I wonder what Berger and libertarians in general were saying back when the good-health forces were trying to get lead removed from gasoline and paint.  Could you pretty much do a find-and-replace for the current article, just as that article is a find-and-replace version of his tobacco work?**

UPDATE:  Baptiste Coulmont tweets a link to a 2006 article (here) by a French sociologist, Robert Castel, which uncannily echoes Berger’s arguments.  Castel uses the same vocabulary of religion in mocking the anti-smokers, and he attributes to them the same desire for immortality.
Le fumeur d’hier comme le fumeur d’aujourd’hui transgresse le seul sacré que nous soyons désormais capables de reconnaître, le culte du corps, de sa santé, de sa longévité, sur lequel s’est finalement rabattu le désir d’éternité[emphasis added]
He likens anti-smoking policies to Islamic authoritarianism:
ce mélange d’autoritarisme bien-pensant, de suffisance pseudo-savante et de bonne conscience sécuritaire qui caractérise souvent les ayatollahs de la santé. [emphasis added]
And he sees the same slippery slope.
L’interdit du tabac n’est pas la dernière des prohibitions que l’on nous prépare.
The major difference from Berger is that, as far as I know, Castel was not being paid by Gauloises.

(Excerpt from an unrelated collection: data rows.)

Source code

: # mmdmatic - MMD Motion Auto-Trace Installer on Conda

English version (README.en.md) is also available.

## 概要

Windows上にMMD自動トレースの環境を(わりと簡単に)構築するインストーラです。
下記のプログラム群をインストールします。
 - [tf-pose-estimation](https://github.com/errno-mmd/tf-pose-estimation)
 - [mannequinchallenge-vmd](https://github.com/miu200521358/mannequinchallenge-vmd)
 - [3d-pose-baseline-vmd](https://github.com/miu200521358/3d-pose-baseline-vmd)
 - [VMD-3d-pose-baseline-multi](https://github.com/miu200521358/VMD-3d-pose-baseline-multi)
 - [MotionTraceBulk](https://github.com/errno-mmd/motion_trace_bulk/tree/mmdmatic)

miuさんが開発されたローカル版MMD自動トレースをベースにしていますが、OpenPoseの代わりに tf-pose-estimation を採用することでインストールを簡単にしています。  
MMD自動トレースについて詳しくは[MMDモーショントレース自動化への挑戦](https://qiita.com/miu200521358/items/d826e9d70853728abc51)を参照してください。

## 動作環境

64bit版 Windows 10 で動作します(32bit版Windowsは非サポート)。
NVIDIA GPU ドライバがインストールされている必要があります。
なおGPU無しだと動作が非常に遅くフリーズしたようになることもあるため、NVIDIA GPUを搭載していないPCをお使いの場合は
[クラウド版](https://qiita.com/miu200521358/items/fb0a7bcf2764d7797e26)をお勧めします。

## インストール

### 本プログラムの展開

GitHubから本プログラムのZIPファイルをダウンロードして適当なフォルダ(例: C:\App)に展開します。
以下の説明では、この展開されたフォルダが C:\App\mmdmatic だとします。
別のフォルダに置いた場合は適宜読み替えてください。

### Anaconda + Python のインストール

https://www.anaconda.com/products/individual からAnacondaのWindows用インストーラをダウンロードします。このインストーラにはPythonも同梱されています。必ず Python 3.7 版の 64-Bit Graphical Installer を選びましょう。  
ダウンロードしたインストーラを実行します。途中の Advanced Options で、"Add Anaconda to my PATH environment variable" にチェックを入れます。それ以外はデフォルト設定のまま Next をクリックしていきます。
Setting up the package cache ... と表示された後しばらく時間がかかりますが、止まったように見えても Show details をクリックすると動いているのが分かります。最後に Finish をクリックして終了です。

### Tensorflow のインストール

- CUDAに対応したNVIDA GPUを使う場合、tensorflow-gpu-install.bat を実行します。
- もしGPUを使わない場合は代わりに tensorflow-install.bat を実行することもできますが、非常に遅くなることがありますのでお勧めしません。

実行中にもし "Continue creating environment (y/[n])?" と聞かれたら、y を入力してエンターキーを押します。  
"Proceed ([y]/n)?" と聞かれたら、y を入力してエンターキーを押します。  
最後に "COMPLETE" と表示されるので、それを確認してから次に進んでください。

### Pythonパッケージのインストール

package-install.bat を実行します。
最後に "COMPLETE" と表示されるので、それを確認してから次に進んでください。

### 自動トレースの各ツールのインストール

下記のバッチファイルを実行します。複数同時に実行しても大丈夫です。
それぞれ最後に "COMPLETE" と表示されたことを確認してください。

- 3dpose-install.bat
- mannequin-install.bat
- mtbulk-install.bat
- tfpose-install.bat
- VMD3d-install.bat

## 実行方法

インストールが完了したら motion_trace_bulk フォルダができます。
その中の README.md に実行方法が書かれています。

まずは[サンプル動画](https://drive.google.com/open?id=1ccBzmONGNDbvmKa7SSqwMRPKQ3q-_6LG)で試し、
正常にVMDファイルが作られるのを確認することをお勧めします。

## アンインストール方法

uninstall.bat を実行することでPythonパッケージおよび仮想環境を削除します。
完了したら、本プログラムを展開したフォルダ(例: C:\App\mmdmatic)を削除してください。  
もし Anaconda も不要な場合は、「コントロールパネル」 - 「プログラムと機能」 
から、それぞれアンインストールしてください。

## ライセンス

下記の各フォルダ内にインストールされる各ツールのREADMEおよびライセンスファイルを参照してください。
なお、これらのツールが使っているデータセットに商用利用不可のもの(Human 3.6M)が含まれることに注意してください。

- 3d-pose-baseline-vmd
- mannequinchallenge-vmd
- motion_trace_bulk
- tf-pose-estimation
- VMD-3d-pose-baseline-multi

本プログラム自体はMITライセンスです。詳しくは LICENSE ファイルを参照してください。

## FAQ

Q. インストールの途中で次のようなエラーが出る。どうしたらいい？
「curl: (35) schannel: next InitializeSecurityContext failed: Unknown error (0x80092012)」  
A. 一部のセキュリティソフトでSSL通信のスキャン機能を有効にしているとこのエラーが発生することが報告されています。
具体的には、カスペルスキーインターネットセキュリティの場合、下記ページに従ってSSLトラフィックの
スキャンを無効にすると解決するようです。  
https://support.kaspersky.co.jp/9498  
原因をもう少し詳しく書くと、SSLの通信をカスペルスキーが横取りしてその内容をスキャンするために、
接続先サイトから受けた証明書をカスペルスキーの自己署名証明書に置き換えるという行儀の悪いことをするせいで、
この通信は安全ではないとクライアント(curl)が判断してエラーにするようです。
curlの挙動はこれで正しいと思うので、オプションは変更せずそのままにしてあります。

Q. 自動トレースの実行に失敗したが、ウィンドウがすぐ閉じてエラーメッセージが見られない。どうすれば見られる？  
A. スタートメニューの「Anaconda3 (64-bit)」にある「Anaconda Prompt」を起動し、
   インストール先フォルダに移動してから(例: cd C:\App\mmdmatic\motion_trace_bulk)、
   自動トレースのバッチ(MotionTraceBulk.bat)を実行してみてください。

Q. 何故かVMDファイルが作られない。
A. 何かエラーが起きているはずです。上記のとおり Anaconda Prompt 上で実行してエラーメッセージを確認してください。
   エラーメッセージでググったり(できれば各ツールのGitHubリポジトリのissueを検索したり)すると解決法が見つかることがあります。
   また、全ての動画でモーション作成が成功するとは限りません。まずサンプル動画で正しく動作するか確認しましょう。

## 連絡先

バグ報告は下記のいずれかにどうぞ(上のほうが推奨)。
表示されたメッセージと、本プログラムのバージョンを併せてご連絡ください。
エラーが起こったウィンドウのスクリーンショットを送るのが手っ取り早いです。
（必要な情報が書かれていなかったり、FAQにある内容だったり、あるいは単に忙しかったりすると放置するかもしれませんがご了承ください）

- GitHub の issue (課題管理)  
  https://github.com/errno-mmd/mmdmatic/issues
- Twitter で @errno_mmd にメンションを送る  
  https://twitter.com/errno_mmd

*By the way, if you’re looking for an example of paralipsis or apophasis, look no further than that sentence.

** For more on Berger and Tobacco, see Aaron Swartz’s article (here).  (HT: Andrew Gelman).  And yes, this is the same Peter Berger that sociologists of a certain age may remember as the author of that staple of Soc 101, Invitation to Sociology, and also as co-author of The Social Construction of Reality.